Advanced Vacuum Components dwells in NFC's shadow, though there is no direct link between the companies. AVC obtains its magnetic fluid rotary seals from NFC through a second Japanese company, Advanced Vacuum Seals. A Hong Kong firm called Advanced Materials Research Limited, termed a "front" for NFC by the district court, is AVC's source of financing. It has paid AVC's legal fees and provided it with several hundred thousand dollars in financing; in return, Advanced Materials Research Limited receives 70% of AVC's operating income and owns preferred stock which it can convert into a controlling percentage of voting stock were AVC to go public.


Sickles and Barker quit Ferro in late May 1991 and AVC began operating soon after. Between May 1991 and the trial of this case in April 1992, AVC sold only about $34,000 worth of magnetic fluid rotary seals, a minuscule amount compared with Ferro's $7,400,000 in rotary seal sales during 1991. The district court found, however, that "AVC is a definite threat to Ferrofluidics," noting that AVC eventually expects to capture 54% of a market in which Ferro currently enjoys a 95% share.

• Work item A: According to the court excerpt, what share of the market does Ferro currently enjoy?
• Work item B: Reproduce word for word everything in the court excerpt from "Advanced Vacuum Components" down to "to go public.".
None of the work depends on the entries that come after the court excerpt.

• Provided material:

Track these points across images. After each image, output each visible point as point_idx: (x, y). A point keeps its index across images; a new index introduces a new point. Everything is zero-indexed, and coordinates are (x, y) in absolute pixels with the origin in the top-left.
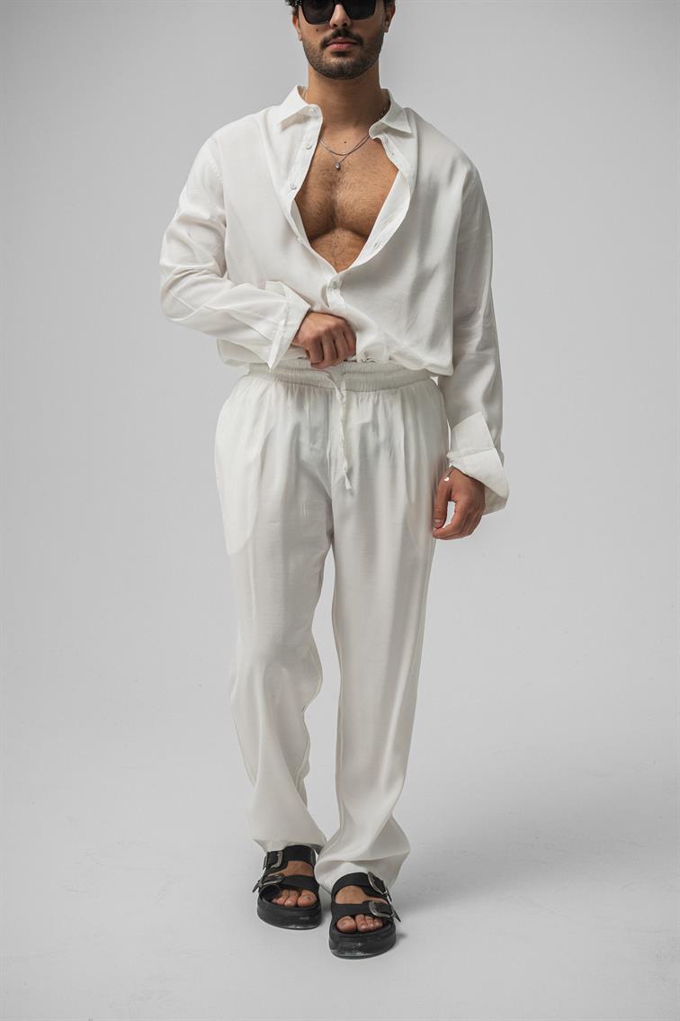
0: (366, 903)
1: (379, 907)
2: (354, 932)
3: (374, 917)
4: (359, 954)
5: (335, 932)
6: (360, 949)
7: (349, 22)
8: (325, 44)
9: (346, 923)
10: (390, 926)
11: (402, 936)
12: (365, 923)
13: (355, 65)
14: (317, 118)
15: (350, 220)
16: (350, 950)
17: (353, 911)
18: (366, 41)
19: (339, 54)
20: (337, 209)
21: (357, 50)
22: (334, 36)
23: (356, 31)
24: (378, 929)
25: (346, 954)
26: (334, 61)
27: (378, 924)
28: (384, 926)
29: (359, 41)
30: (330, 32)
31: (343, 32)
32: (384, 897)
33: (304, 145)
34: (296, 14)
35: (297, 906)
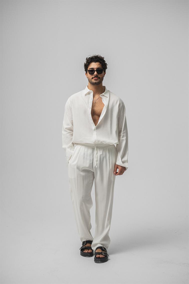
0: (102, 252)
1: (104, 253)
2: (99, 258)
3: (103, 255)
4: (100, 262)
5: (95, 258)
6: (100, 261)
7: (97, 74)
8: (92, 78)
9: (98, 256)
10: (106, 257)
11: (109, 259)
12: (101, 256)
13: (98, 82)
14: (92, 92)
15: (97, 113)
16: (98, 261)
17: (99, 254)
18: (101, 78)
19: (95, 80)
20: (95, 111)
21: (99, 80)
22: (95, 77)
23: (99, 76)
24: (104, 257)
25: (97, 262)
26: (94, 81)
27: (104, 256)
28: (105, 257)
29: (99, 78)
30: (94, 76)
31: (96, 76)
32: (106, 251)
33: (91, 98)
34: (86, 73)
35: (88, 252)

--

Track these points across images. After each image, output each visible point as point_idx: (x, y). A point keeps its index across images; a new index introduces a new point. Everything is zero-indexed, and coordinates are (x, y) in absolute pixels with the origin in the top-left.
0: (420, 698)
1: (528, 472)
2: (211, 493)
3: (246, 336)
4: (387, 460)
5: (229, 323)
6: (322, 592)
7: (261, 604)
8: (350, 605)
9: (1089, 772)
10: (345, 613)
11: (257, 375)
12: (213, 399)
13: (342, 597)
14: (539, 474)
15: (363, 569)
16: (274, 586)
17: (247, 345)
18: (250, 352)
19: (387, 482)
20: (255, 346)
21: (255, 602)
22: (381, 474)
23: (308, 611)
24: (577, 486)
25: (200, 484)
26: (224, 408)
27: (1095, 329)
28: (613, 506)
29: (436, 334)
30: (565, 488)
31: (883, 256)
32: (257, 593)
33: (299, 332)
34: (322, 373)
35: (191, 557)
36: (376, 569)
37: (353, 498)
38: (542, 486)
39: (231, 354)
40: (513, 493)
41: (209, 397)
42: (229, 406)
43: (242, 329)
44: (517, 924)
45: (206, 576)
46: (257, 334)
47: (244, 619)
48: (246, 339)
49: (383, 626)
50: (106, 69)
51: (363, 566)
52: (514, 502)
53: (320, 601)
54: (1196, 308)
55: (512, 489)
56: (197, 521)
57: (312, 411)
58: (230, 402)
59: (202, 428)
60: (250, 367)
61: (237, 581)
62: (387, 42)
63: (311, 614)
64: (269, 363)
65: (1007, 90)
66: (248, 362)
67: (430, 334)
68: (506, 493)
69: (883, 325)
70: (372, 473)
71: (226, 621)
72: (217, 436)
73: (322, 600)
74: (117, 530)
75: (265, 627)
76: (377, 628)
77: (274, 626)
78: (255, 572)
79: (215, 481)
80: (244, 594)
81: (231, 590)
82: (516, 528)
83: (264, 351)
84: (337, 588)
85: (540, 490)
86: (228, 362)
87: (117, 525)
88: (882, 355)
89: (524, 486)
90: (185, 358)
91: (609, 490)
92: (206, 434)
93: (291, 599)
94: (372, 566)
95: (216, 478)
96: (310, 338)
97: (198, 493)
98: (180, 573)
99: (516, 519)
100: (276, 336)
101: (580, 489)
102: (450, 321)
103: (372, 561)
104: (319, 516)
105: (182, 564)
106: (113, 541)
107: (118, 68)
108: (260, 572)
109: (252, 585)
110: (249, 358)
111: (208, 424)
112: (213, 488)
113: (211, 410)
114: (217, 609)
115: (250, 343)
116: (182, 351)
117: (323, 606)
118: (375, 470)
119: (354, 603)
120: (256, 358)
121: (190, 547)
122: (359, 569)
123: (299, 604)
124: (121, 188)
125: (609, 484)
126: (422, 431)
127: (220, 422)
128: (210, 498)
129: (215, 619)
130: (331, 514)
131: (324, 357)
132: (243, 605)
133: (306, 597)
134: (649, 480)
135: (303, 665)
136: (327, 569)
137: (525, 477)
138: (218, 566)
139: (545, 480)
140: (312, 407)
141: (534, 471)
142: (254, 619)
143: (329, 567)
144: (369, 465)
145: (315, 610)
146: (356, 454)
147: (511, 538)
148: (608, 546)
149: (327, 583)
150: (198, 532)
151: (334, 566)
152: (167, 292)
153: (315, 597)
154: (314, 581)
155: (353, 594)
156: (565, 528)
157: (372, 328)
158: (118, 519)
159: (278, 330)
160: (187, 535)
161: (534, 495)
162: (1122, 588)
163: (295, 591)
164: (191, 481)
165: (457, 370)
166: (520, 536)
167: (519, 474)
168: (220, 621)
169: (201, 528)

---

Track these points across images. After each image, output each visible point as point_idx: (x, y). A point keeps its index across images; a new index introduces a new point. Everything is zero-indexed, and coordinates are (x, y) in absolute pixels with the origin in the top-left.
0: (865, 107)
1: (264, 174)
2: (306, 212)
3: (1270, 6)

• Answer section A: A 95% share.

• Answer section B:
Advanced Vacuum Components dwells in NFC's shadow, though there is no direct link between the companies. AVC obtains its magnetic fluid rotary seals from NFC through a second Japanese company, Advanced Vacuum Seals. A Hong Kong firm called Advanced Materials Research Limited, termed a "front" for NFC by the district court, is AVC's source of financing. It has paid AVC's legal fees and provided it with several hundred thousand dollars in financing; in return, Advanced Materials Research Limited receives 70% of AVC's operating income and owns preferred stock which it can convert into a controlling percentage of voting stock were AVC to go public.